**YOUR GOAL**
The response has to be every entry, printed word for word.
"""
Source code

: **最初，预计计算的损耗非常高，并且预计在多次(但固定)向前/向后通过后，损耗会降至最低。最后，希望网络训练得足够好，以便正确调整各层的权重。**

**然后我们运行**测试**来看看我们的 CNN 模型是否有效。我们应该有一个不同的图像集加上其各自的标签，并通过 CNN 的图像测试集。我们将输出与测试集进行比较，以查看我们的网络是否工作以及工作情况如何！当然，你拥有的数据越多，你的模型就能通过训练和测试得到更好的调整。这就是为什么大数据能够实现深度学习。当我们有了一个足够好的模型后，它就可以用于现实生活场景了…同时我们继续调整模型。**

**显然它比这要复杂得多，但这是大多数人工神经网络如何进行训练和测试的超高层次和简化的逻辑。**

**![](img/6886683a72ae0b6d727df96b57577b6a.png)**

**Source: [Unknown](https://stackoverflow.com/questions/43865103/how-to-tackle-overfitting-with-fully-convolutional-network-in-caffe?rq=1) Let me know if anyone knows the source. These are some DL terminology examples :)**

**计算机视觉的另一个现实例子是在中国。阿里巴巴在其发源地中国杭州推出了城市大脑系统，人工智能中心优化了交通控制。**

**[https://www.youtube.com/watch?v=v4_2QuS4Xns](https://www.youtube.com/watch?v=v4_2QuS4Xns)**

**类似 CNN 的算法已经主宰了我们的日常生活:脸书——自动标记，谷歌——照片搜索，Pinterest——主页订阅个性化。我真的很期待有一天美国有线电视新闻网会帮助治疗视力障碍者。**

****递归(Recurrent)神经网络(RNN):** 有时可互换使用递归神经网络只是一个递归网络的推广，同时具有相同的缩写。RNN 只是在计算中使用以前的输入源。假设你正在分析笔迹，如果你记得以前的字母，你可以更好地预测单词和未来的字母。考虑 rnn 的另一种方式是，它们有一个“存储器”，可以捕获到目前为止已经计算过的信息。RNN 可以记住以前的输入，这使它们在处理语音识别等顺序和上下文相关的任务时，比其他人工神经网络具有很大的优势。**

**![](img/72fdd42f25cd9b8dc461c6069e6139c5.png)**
"""
**RESPONSE AREA**
Source code

: **最初，预计计算的损耗非常高，并且预计在多次(但固定)向前/向后通过后，损耗会降至最低。最后，希望网络训练得足够好，以便正确调整各层的权重。**

**然后我们运行**测试**来看看我们的 CNN 模型是否有效。我们应该有一个不同的图像集加上其各自的标签，并通过 CNN 的图像测试集。我们将输出与测试集进行比较，以查看我们的网络是否工作以及工作情况如何！当然，你拥有的数据越多，你的模型就能通过训练和测试得到更好的调整。这就是为什么大数据能够实现深度学习。当我们有了一个足够好的模型后，它就可以用于现实生活场景了…同时我们继续调整模型。**

**显然它比这要复杂得多，但这是大多数人工神经网络如何进行训练和测试的超高层次和简化的逻辑。**

**![](img/6886683a72ae0b6d727df96b57577b6a.png)**

**Source: [Unknown](https://stackoverflow.com/questions/43865103/how-to-tackle-overfitting-with-fully-convolutional-network-in-caffe?rq=1) Let me know if anyone knows the source. These are some DL terminology examples :)**

**计算机视觉的另一个现实例子是在中国。阿里巴巴在其发源地中国杭州推出了城市大脑系统，人工智能中心优化了交通控制。**

**[https://www.youtube.com/watch?v=v4_2QuS4Xns](https://www.youtube.com/watch?v=v4_2QuS4Xns)**

**类似 CNN 的算法已经主宰了我们的日常生活:脸书——自动标记，谷歌——照片搜索，Pinterest——主页订阅个性化。我真的很期待有一天美国有线电视新闻网会帮助治疗视力障碍者。**

****递归(Recurrent)神经网络(RNN):** 有时可互换使用递归神经网络只是一个递归网络的推广，同时具有相同的缩写。RNN 只是在计算中使用以前的输入源。假设你正在分析笔迹，如果你记得以前的字母，你可以更好地预测单词和未来的字母。考虑 rnn 的另一种方式是，它们有一个“存储器”，可以捕获到目前为止已经计算过的信息。RNN 可以记住以前的输入，这使它们在处理语音识别等顺序和上下文相关的任务时，比其他人工神经网络具有很大的优势。**

**![](img/72fdd42f25cd9b8dc461c6069e6139c5.png)**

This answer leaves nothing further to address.